## Aim of the exercise
The reply must return each line of the data exactly.

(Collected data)
= Beginning of Section =
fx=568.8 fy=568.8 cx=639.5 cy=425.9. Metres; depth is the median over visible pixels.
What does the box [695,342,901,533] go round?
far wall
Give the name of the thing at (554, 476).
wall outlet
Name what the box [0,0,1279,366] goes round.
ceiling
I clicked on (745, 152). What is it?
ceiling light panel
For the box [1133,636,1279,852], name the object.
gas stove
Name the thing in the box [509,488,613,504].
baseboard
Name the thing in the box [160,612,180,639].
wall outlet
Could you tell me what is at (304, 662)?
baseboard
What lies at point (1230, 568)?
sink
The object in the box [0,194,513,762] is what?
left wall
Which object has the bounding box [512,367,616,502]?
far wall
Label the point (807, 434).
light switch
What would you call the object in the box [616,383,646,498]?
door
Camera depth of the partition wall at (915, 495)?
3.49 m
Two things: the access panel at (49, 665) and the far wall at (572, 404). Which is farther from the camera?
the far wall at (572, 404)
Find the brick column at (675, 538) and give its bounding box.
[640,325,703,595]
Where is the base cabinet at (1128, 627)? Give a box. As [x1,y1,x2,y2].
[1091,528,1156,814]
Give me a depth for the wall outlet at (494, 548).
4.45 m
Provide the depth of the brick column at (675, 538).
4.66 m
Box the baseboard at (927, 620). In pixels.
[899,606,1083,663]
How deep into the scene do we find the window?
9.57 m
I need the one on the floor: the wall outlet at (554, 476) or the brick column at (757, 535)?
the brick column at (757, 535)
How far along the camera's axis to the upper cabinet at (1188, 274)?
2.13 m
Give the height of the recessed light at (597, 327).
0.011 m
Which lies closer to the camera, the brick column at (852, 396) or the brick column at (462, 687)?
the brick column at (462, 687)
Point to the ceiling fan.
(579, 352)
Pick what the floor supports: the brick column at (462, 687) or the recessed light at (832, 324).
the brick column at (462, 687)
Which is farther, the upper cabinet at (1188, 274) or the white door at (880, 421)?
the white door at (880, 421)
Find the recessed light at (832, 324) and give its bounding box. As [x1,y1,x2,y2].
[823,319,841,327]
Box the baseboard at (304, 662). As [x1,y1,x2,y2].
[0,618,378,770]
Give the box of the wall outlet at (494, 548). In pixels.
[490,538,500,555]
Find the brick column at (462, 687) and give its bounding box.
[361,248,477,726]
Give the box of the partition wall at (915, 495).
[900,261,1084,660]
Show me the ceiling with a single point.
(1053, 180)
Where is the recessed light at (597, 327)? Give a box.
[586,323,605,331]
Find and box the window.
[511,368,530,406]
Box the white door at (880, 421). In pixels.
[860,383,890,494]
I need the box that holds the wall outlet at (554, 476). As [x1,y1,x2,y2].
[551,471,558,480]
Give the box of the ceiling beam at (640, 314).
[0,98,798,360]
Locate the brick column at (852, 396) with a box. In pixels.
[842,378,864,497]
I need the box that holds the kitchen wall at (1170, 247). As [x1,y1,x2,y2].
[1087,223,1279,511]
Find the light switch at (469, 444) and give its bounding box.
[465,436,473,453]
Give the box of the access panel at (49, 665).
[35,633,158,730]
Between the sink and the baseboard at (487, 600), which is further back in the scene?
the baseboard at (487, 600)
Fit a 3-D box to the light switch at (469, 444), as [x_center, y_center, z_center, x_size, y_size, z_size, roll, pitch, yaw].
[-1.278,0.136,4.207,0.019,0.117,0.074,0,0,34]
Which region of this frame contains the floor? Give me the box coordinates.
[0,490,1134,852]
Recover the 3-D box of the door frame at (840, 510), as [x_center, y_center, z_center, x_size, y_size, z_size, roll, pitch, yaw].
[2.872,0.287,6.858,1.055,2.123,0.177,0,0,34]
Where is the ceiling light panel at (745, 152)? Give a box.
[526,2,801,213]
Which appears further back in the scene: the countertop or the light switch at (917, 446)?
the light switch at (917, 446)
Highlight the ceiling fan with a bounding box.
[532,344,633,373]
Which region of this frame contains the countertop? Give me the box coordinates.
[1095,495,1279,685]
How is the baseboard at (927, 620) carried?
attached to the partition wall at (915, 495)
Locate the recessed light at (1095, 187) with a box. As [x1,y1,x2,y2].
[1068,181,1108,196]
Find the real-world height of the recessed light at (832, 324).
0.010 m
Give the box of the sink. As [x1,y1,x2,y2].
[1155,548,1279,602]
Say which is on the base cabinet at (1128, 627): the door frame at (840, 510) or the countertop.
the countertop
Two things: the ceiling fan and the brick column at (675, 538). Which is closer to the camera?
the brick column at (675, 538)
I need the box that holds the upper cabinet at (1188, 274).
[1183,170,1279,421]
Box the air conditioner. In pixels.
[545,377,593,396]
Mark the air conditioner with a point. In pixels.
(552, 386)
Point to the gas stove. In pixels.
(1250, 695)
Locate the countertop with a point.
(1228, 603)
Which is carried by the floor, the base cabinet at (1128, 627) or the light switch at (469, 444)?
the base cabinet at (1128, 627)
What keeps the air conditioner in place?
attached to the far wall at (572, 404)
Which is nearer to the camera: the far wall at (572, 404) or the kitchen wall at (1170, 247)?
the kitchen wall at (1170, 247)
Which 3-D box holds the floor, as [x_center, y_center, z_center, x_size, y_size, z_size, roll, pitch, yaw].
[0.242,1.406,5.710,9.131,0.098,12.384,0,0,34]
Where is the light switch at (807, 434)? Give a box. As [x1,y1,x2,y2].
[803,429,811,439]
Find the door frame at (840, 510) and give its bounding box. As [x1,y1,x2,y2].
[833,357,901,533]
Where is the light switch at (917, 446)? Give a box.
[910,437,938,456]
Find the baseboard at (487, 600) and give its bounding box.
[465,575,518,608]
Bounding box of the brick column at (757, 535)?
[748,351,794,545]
= End of Section =
## Response to this task
fx=568.8 fy=568.8 cx=639.5 cy=425.9. Metres; depth is the median over visible pixels.
What does the box [695,342,901,533] go round?
far wall
Give the name of the thing at (554, 476).
wall outlet
Name what the box [0,0,1279,366] goes round.
ceiling
I clicked on (745, 152). What is it?
ceiling light panel
For the box [1133,636,1279,852], name the object.
gas stove
Name the thing in the box [509,488,613,504].
baseboard
Name the thing in the box [160,612,180,639].
wall outlet
Could you tell me what is at (304, 662)?
baseboard
What lies at point (1230, 568)?
sink
The object in the box [0,194,513,762] is what?
left wall
Which object has the bounding box [512,367,616,502]?
far wall
Label the point (807, 434).
light switch
What would you call the object in the box [616,383,646,498]?
door
Camera depth of the partition wall at (915, 495)?
3.49 m
Two things: the access panel at (49, 665) and the far wall at (572, 404). Which is farther from the camera?
the far wall at (572, 404)
Find the brick column at (675, 538) and give its bounding box.
[640,325,703,595]
Where is the base cabinet at (1128, 627)? Give a box. As [x1,y1,x2,y2].
[1091,528,1156,814]
Give me a depth for the wall outlet at (494, 548).
4.45 m
Provide the depth of the brick column at (675, 538).
4.66 m
Box the baseboard at (927, 620). In pixels.
[899,606,1083,663]
How deep into the scene do we find the window?
9.57 m
I need the one on the floor: the wall outlet at (554, 476) or the brick column at (757, 535)?
the brick column at (757, 535)
How far along the camera's axis to the upper cabinet at (1188, 274)?
2.13 m
Give the height of the recessed light at (597, 327).
0.011 m
Which lies closer to the camera, the brick column at (852, 396) or the brick column at (462, 687)?
the brick column at (462, 687)
Point to the ceiling fan.
(579, 352)
Pick what the floor supports: the brick column at (462, 687) or the recessed light at (832, 324).
the brick column at (462, 687)
Which is farther, the upper cabinet at (1188, 274) or the white door at (880, 421)?
the white door at (880, 421)
Find the recessed light at (832, 324) and give its bounding box. As [x1,y1,x2,y2].
[823,319,841,327]
Box the baseboard at (304, 662). As [x1,y1,x2,y2].
[0,618,378,770]
Give the box of the wall outlet at (494, 548). In pixels.
[490,538,500,555]
Find the brick column at (462, 687) and give its bounding box.
[361,248,477,726]
Give the box of the partition wall at (915, 495).
[900,261,1084,660]
Show me the ceiling with a single point.
(1053, 180)
Where is the recessed light at (597, 327)? Give a box.
[586,323,605,331]
Find and box the window.
[511,368,530,406]
Box the white door at (880, 421). In pixels.
[860,383,890,494]
I need the box that holds the wall outlet at (554, 476). As [x1,y1,x2,y2].
[551,471,558,480]
Give the box of the ceiling beam at (640, 314).
[0,98,798,360]
Locate the brick column at (852, 396) with a box. In pixels.
[842,378,864,497]
I need the box that holds the kitchen wall at (1170, 247). As [x1,y1,x2,y2].
[1087,223,1279,511]
Find the light switch at (469, 444) and give its bounding box.
[465,436,473,453]
Give the box of the access panel at (49, 665).
[35,633,158,730]
Between the sink and the baseboard at (487, 600), which is further back in the scene?
the baseboard at (487, 600)
Fit a 3-D box to the light switch at (469, 444), as [x_center, y_center, z_center, x_size, y_size, z_size, roll, pitch, yaw].
[-1.278,0.136,4.207,0.019,0.117,0.074,0,0,34]
Which region of this frame contains the floor? Give me the box coordinates.
[0,490,1134,852]
Recover the 3-D box of the door frame at (840, 510), as [x_center, y_center, z_center, x_size, y_size, z_size, roll, pitch, yaw].
[2.872,0.287,6.858,1.055,2.123,0.177,0,0,34]
Where is the ceiling light panel at (745, 152)? Give a box.
[526,2,801,213]
Which appears further back in the scene: the countertop or the light switch at (917, 446)?
the light switch at (917, 446)
Highlight the ceiling fan with a bounding box.
[532,344,633,373]
Which region of this frame contains the countertop? Give me the box coordinates.
[1095,495,1279,685]
How is the baseboard at (927, 620) carried?
attached to the partition wall at (915, 495)
Locate the recessed light at (1095, 187) with a box. As [x1,y1,x2,y2].
[1068,181,1108,196]
Find the real-world height of the recessed light at (832, 324).
0.010 m
Give the box of the sink. As [x1,y1,x2,y2].
[1155,548,1279,602]
Say which is on the base cabinet at (1128, 627): the door frame at (840, 510) or the countertop.
the countertop
Two things: the ceiling fan and the brick column at (675, 538). Which is closer to the camera?
the brick column at (675, 538)
I need the box that holds the upper cabinet at (1188, 274).
[1183,170,1279,421]
Box the air conditioner. In pixels.
[545,377,593,396]
Mark the air conditioner with a point. In pixels.
(552, 386)
Point to the gas stove. In pixels.
(1250, 695)
Locate the countertop with a point.
(1228, 603)
Which is carried by the floor, the base cabinet at (1128, 627) or the light switch at (469, 444)?
the base cabinet at (1128, 627)
What keeps the air conditioner in place?
attached to the far wall at (572, 404)
Which is nearer to the camera: the far wall at (572, 404) or the kitchen wall at (1170, 247)?
the kitchen wall at (1170, 247)
Which 3-D box holds the floor, as [x_center, y_center, z_center, x_size, y_size, z_size, roll, pitch, yaw].
[0.242,1.406,5.710,9.131,0.098,12.384,0,0,34]
Where is the light switch at (807, 434)? Give a box. As [x1,y1,x2,y2].
[803,429,811,439]
Find the door frame at (840, 510) and give its bounding box. As [x1,y1,x2,y2].
[833,357,901,533]
Where is the light switch at (917, 446)? Give a box.
[910,437,938,456]
Find the baseboard at (487, 600) and give its bounding box.
[465,575,518,608]
Bounding box of the brick column at (757, 535)?
[748,351,794,545]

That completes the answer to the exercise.